New Zealand is set for a brawl over sexuality education after the new coalition government pledged to axe the curriculum.
The sex ed scrap is just one of many areas which the new right-leaning government has signalled a "war on woke".
Trans participation in sports, gun laws, constitutional rights enjoyed by Maori and the use of the Maori language are all in the crosshairs of Chris Luxon's National-led government.
New Zealand's new government - a coalition between centre-right National, libertarians ACT and populists NZ First - has already made global headlines for abandoning world-leading smokefree laws.
That pledge is one of hundreds of policies included in coalition deals which lay out the government's policy agenda for the next three years.

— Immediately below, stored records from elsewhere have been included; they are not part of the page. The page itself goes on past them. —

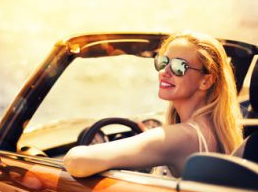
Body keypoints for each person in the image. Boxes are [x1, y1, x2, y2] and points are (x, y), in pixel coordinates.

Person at [63, 31, 244, 178]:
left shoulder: (180, 137)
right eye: (163, 62)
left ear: (206, 81)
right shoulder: (216, 130)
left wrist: (154, 140)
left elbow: (76, 161)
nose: (164, 72)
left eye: (179, 66)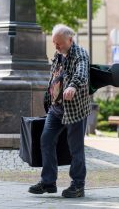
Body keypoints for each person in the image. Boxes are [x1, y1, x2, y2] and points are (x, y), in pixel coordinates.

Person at [28, 24, 91, 198]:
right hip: (56, 109)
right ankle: (48, 182)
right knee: (46, 140)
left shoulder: (80, 54)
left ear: (70, 40)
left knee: (76, 149)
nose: (56, 47)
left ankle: (78, 186)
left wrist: (72, 86)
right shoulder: (58, 54)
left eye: (59, 43)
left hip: (75, 109)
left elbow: (81, 74)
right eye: (54, 43)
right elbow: (54, 77)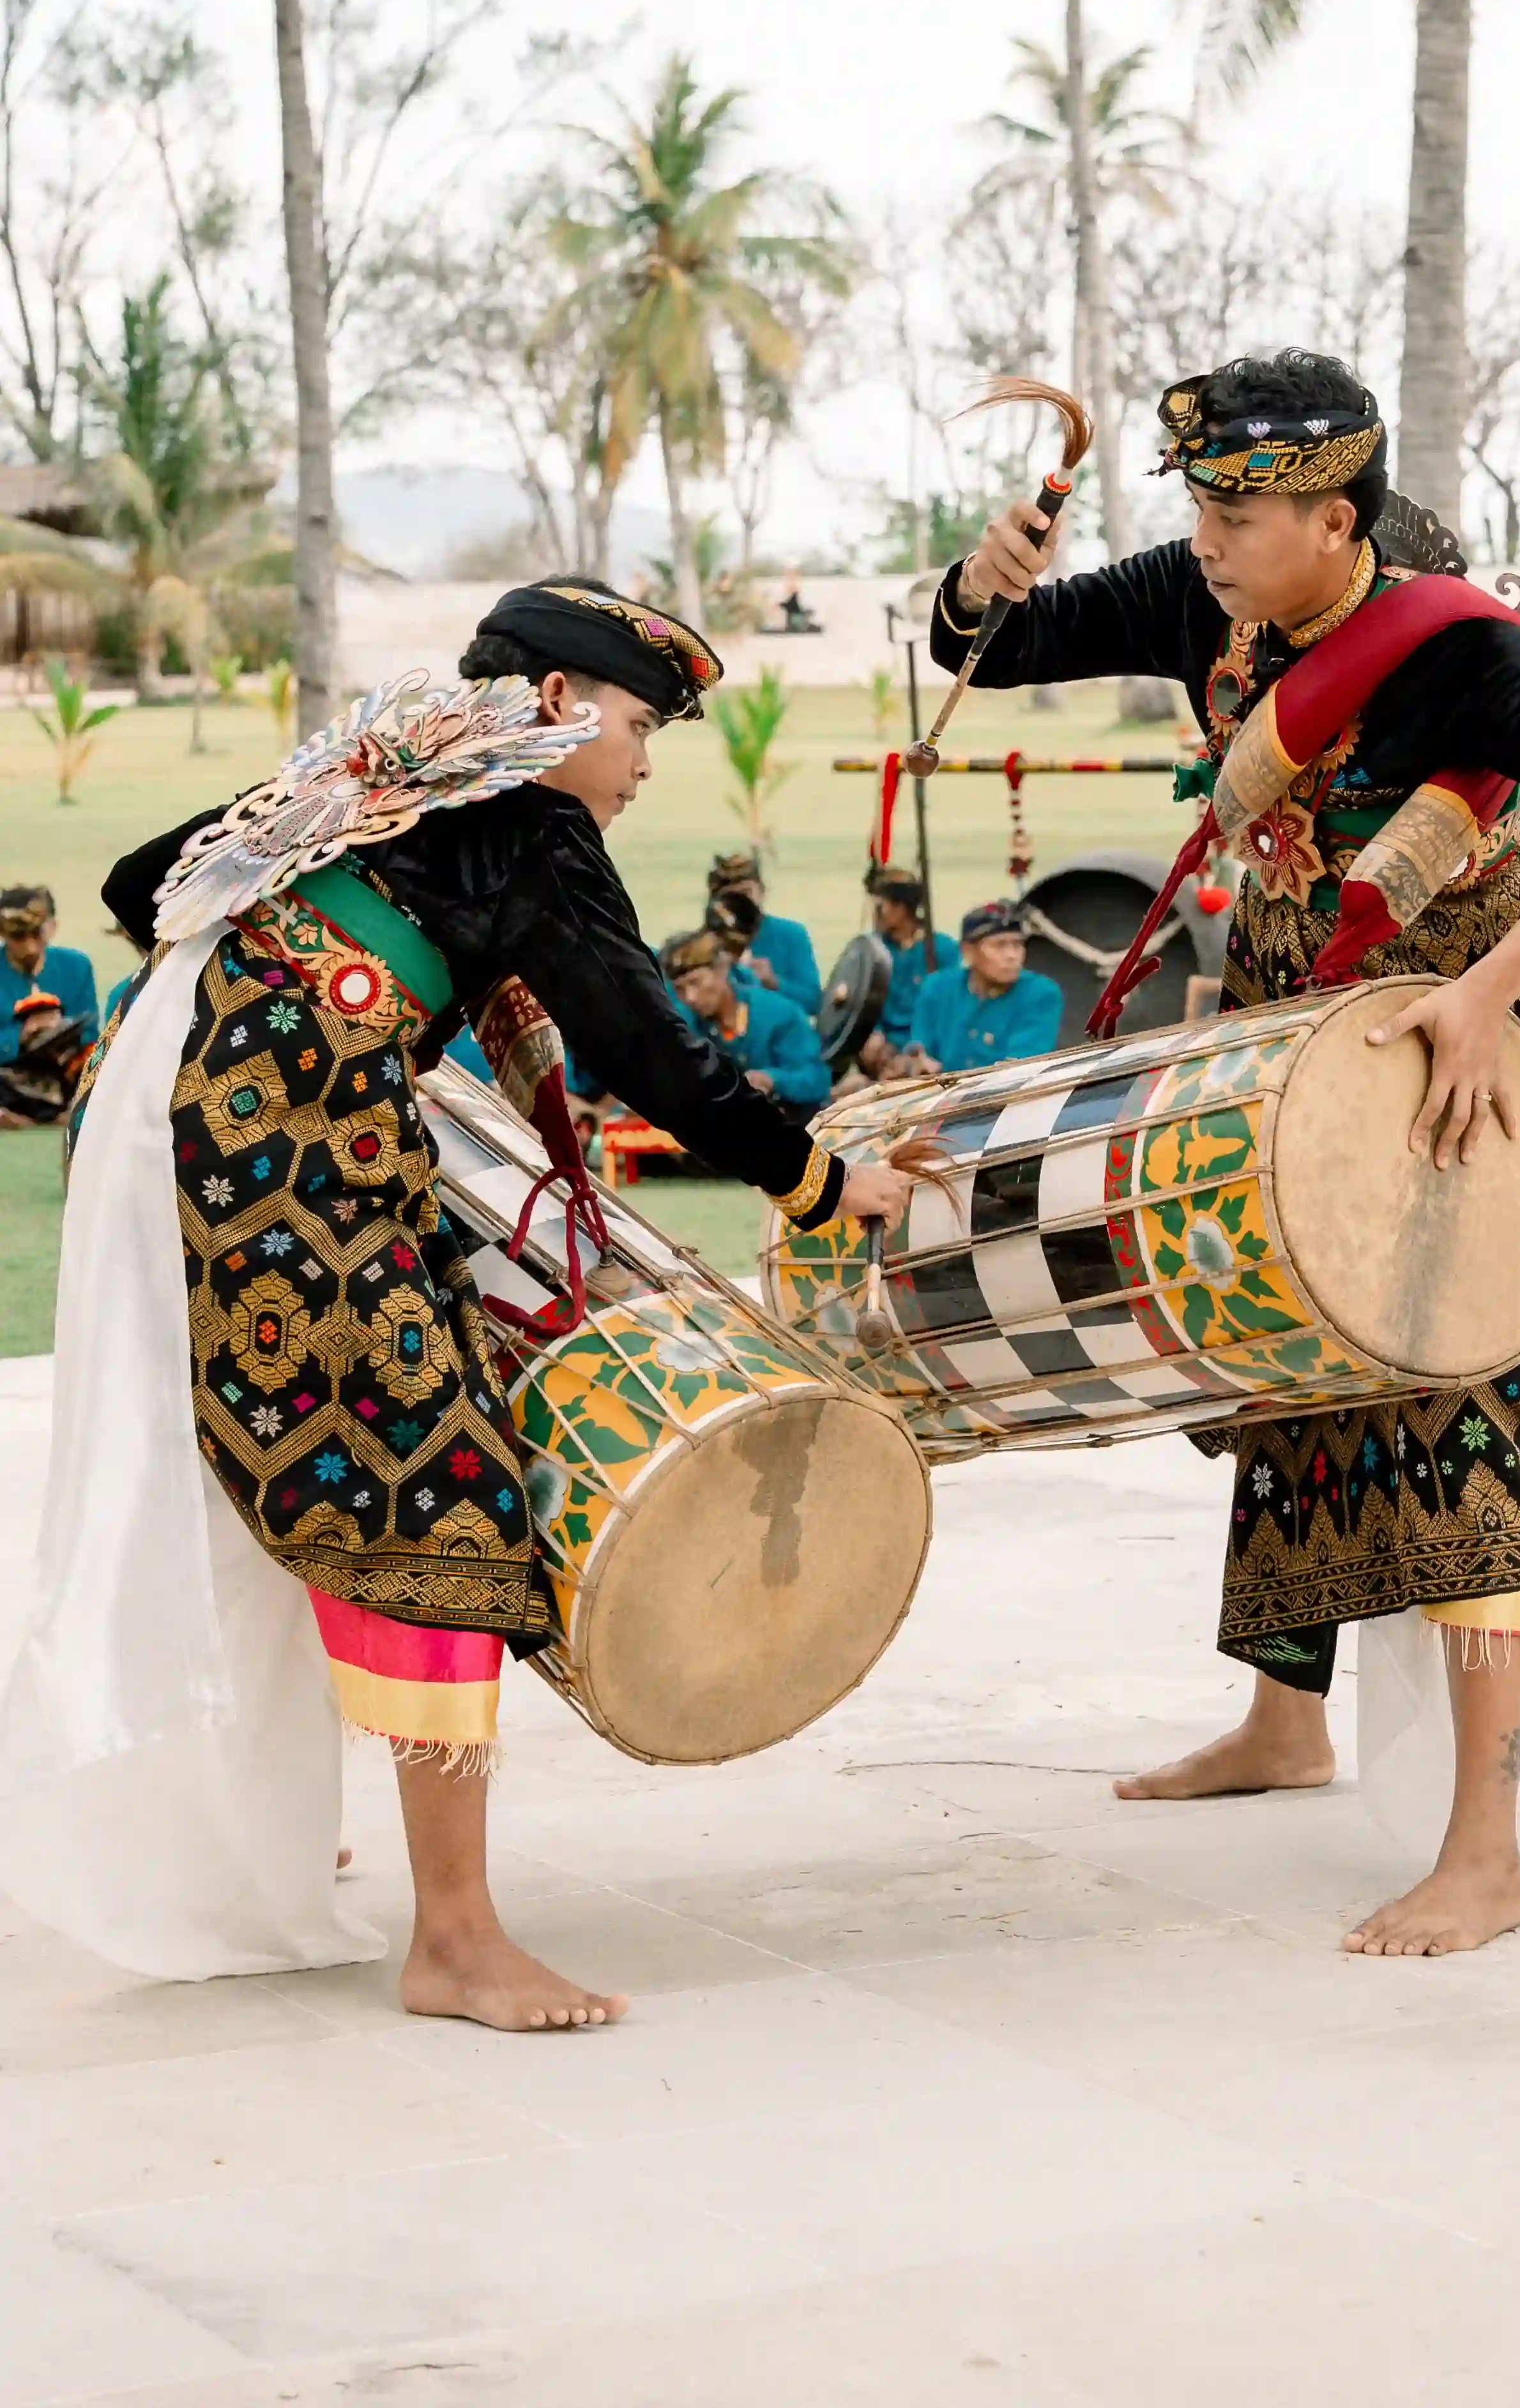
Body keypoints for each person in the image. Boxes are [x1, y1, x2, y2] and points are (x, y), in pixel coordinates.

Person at [0, 577, 910, 2031]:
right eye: (633, 727)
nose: (636, 766)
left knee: (292, 1476)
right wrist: (818, 1179)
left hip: (183, 1110)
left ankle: (290, 1834)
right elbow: (655, 1055)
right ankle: (456, 1939)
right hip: (277, 1140)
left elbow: (140, 887)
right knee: (447, 1499)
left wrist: (349, 979)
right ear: (555, 708)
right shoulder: (531, 816)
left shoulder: (391, 764)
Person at [931, 347, 1520, 1959]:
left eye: (1242, 508)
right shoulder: (1210, 598)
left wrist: (1492, 992)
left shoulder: (1454, 652)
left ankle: (1483, 1848)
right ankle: (1284, 1723)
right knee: (1292, 1375)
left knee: (1457, 1394)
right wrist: (977, 580)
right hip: (1292, 1040)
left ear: (1336, 520)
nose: (1206, 535)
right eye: (1200, 504)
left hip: (1454, 1051)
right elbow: (998, 652)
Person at [662, 924, 833, 1110]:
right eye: (679, 989)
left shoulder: (777, 1013)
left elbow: (817, 1080)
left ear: (722, 970)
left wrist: (772, 1080)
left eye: (696, 982)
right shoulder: (685, 1025)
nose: (690, 997)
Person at [904, 902, 1063, 1073]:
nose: (1012, 956)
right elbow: (920, 1046)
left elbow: (1019, 1068)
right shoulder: (937, 987)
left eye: (1017, 945)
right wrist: (918, 1062)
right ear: (968, 952)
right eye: (999, 945)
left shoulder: (1042, 994)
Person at [0, 885, 98, 1128]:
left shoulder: (77, 965)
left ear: (51, 927)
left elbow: (91, 1032)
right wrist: (21, 1036)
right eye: (19, 938)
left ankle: (37, 1116)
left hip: (64, 1073)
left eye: (37, 935)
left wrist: (59, 1030)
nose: (30, 947)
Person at [858, 867, 955, 1075]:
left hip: (926, 1045)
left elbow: (949, 1008)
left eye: (879, 907)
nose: (875, 915)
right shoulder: (872, 950)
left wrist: (910, 1049)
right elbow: (861, 1002)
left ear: (899, 909)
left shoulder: (942, 949)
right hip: (883, 1044)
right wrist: (872, 1033)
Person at [705, 848, 821, 1018]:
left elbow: (814, 1003)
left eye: (746, 893)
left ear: (762, 891)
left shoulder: (791, 935)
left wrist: (773, 982)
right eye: (732, 897)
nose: (741, 905)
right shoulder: (705, 943)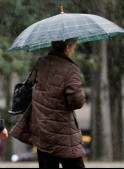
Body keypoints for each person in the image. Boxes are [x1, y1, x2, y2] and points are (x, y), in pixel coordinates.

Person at [11, 38, 86, 168]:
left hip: (43, 131)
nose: (73, 50)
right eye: (73, 46)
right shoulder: (71, 68)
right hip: (63, 133)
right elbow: (76, 101)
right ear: (67, 47)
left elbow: (28, 87)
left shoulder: (41, 63)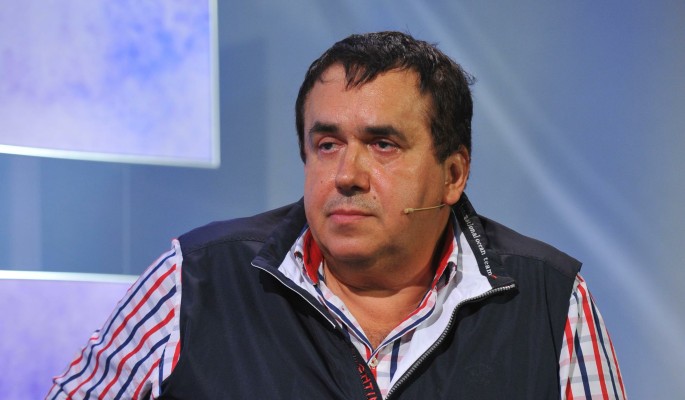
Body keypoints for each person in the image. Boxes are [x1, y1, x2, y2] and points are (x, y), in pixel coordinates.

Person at [48, 31, 625, 399]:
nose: (347, 174)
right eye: (327, 145)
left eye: (382, 145)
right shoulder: (198, 278)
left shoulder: (548, 297)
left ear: (453, 173)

Many are mundane or uncontroversial - such as growing economic prosperity, lowering inflation, or increasing infrastructure spending.
Others have provoked outrage, suggesting three years of debate and protest ahead.
The pledge to "refocus the curriculum on academic achievement and not ideology, including the removal and replacement of the gender, sexuality, and relationship-based education guidelines" is one that has drawn particular outrage.
"My initial reaction was dismay," education union NZEI president Mark Potter, a Wellington-based primary school teacher, told AAP.
"The one thing our children don't need is less education in the area of relationships and health."
The inclusion of the clause to scrap gender and sexuality education, called RSE, in the coalition deals caught the eye because the issue did not feature in the election campaign.
Unlike the main centre-right parties in the US, UK and Australia, which have taken on gender issues as a focus, New Zealand's National and ACT parties instead focused campaign efforts on economic and crime issues.
The clause has been inserted at the behest of NZ First, which scraped into parliament with 6.1 per cent of the vote as leader Winston Peters campaigned against "woke extremism".
"Woke means ... you woke up yesterday thinking that more than the rest of us and you've got a better sense of conscience about issues ... that's what woke means to me," Mr Peters said this week.
The pledges have been celebrated by anti-trans lobby groups Resist Gender Education (RGE) and Speak Up For Women, which also want the removal of unisex bathrooms in schools.
"There is a great deal to be done to de-program New Zealand's education system from gender ideology, and replacing the current RSE Guide is the first positive step," RGE spokeswoman Marg Curnow said.
Ironically, NZ First is hoping to scrap a policy the party implemented during its last term in government, when NZ First MP Tracey Martin was given responsibility for the RSE program.
The current RSE guidelines require schools to consult with parents on what and how they teach, and give parents the chance to withdraw their kids from the classes.
Tabby Besley, managing director at rainbow charity InsideOUT, told AAP it was the only part of the curriculum structured in that way.
Ms Besley said schools had a responsibility under legislation to provide a physically and emotionally safe environment which was free from discrimination, and RSE played a major role in that.
"If young people aren't getting that in schools, they're gonna be getting it from their peers and from the internet where parents don't have control of what they engage with," she said.
"Schools are literally the safest way for a lot of young people to access education.
"Children and young people are going to be encountering queer and trans people in their lives - within their families and classmates - and so to not teach anything about that is only furthering discrimination and isolation."
Mr Potter and Ms Besley believe the changes have come from pressure from far-right groups.
"It appears to be coming from some very conservative people who believe schools are doing things they just aren't doing ... saying principals are trying to turn kids gay," Mr Potter said.
"There are very strong movements from overseas that are transphobic, pitting schools against communities with all sorts of gob-smacking claims. There's a concerted effort out there."
On Friday, Prime Minister Chris Luxon said a role for parents and schools in sex ed would continue.
"All that has been raised with us over the course of the last year has been by parents about some of the sexuality training," he told journalists in Auckland.
The National party did make education a key part of their election pitch; pledging to ban mobile phones in classrooms and to ensure all schools taught an hour of reading, writing and maths a day in an old-school promise.
Mr Luxon said he wanted a "a well-defined (sex ed) curriculum, agreed to by experts, that actually makes sure that the content is age-appropriate, that parents have been consulted and importantly that parents also have an ability to withdraw".
Mr Potter insisted the curriculum already was age-appropriate.
"You're not going to talk about things that alarm people at a young age," he said.
"The biggest thing for us is, politicians should not be deciding the curriculum. It should be experts in health and experts in education and politicians are neither of those."